Net sales. The Company’s net sales for 2002 decreased 1.2%, or $1.4 million, from $113.6 million in 2001 to $112.2 million in 2002 as a continued result of the recession and general economic slowdown, which began in the United States in the fourth quarter of 2000. Net sales in North America decreased 1.5%, or $1.5 million, while international sales increased 0.3%, or $0.1 million. For the year, Valves sales were down 0.5%, or $0.4 million, Motion Control sales were down 2.0%, or $0.5 million, and other sales were down 2.8%, or $0.5 million. Although the total year 2002 was down compared to 2001, the fourth quarter was 17.9% higher, with North American sales up 14.5% and International sales up 34.7%.

 

Page 21


Gross profit. Gross profit for 2002 increased to 38.0% of net sales from 37.9% in 2001. The full-year effect of cost savings and containment programs implemented during 2001 in response to the economic downturn was responsible for the continued improvement in gross profit.

 

Marketing, engineering, general and administrative. Marketing, engineering, general and administrative expenses decreased $1.2 million in 2002, ending the year at $26.2 million. This continued improvement resulted from the full-year’s realization of cost savings begun during 2001 in response to the economic downturn, as well as the $0.5 million effect of not amortizing goodwill in 2002.

 

Single business tax. Single business tax for 2002 was a charge of $0.2 million compared to a credit in 2001 of $0.1 million.

 

Operating income. Operating income in 2002 was $16.2 million, or 14.4% of sales, compared to $15.7 million, or 13.8% of sales, in 2001. Improved gross profit and lower marketing, engineering, general and administrative expenses (including the $0.5 million pre-tax effect of not amortizing goodwill in 2002), offset the lower sales levels, resulting in the incremental $0.5 million improvement in operating income.

 

Interest and other financing expenses. Interest expense increased $2.0 million from $16.3 million in 2001 to $18.3 million in 2002 as a result of the higher interest rates on the Company’s senior debt and a $0.5 million increase in amortization of deferred financing costs.

 

Net loss on early extinguishment of debt and repurchase of notes. The write off of unamortized debt financing costs related to the refinancing of the Company’s senior credit facility in 2001 resulted in an expense of $0.5 million.

 

Other. Other income of $0.7 million in 2002 consisted primarily of unrealized foreign exchange gains, offset by minority interest and miscellaneous expense. Other expense in 2001 of $1.2 million was primarily unrealized and realized foreign exchange losses, coupled with minority interest and miscellaneous expense.

 

Income taxes. The Company’s income tax expense in 2002 of $4.8 million included the recording of a valuation allowance on the Company’s U.S. deferred tax assets of $5.3 million and was $5.3 million greater than the $0.5 million benefit recorded in 2001.

 

Net loss. Due to the factors discussed above, net loss increased $4.3 million, to a loss of $6.1 million for 2002.

* [REQUIRED ACTION]: Print the part of the 2002 operating results text above from "Single business tax." to "in operating income.", word for word.

* [PROVIDED INFORMATION]:
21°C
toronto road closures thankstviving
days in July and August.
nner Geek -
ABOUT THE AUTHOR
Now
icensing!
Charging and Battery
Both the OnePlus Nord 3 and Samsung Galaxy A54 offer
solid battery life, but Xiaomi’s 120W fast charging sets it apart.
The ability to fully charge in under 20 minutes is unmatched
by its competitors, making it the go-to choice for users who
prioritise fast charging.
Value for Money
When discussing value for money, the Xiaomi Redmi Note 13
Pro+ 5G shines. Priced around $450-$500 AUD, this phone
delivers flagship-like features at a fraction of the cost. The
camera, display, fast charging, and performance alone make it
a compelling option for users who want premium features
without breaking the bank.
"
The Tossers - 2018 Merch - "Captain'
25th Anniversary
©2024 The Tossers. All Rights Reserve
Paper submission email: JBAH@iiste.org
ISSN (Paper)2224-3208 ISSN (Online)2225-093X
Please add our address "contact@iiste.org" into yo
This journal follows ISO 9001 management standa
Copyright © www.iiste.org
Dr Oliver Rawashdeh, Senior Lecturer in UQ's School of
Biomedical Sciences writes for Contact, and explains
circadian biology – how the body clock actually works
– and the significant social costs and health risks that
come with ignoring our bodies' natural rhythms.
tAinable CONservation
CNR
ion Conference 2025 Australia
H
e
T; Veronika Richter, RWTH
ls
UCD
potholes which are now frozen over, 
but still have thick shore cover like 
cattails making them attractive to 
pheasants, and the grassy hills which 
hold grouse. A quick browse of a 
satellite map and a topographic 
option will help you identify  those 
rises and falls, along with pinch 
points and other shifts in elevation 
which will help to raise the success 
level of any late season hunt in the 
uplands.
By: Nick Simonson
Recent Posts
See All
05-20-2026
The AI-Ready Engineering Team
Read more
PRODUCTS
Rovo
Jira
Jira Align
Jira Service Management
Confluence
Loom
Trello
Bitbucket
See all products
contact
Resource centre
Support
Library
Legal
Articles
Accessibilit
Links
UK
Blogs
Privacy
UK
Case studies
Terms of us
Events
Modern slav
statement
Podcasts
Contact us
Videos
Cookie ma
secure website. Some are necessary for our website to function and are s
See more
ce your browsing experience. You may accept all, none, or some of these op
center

* [SOLUTION TO THE PROBLEM]:
Single business tax. Single business tax for 2002 was a charge of $0.2 million compared to a credit in 2001 of $0.1 million.

 

Operating income. Operating income in 2002 was $16.2 million, or 14.4% of sales, compared to $15.7 million, or 13.8% of sales, in 2001. Improved gross profit and lower marketing, engineering, general and administrative expenses (including the $0.5 million pre-tax effect of not amortizing goodwill in 2002), offset the lower sales levels, resulting in the incremental $0.5 million improvement in operating income.